Find every line in the records below that contains the string "Katalógus" and copy each such line in full. Case counts.

=== Given records ===
%%
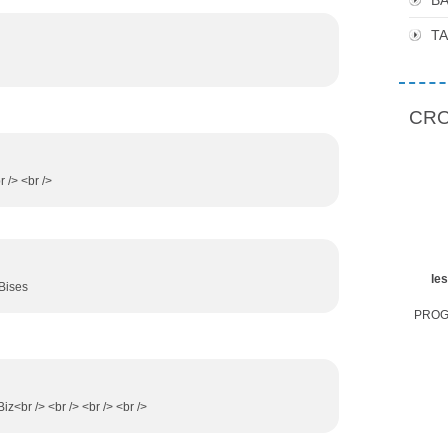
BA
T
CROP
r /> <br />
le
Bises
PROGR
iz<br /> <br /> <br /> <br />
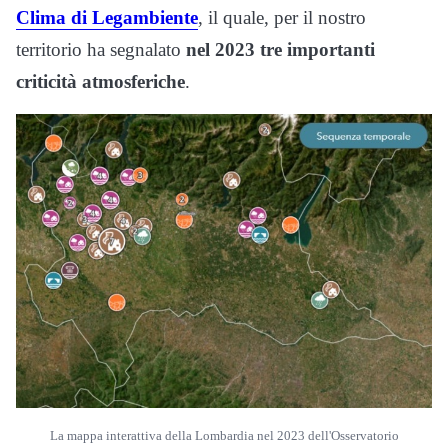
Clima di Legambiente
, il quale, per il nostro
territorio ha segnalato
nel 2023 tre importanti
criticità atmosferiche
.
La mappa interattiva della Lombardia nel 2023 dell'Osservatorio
%%
%%
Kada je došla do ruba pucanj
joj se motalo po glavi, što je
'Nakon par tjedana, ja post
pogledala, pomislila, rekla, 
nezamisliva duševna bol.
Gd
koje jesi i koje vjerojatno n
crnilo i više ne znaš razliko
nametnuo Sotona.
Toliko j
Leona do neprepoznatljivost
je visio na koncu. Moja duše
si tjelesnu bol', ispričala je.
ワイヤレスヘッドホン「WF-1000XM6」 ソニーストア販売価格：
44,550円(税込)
%%
%%
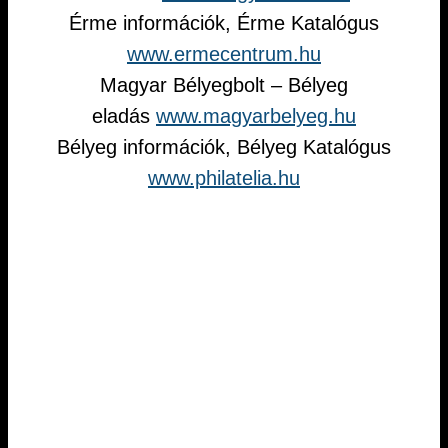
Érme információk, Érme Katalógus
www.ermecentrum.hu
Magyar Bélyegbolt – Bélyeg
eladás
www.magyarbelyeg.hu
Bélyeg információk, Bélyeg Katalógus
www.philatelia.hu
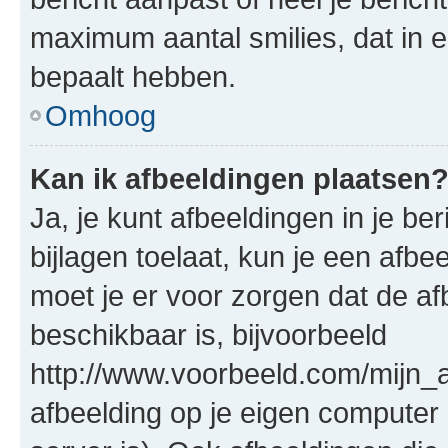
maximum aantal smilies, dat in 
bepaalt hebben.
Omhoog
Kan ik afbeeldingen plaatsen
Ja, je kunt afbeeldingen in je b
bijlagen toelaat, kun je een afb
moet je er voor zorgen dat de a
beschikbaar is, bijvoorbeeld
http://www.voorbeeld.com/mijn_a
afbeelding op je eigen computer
%%
=== Response box ===
Érme információk, Érme Katalógus
Bélyeg információk, Bélyeg Katalógus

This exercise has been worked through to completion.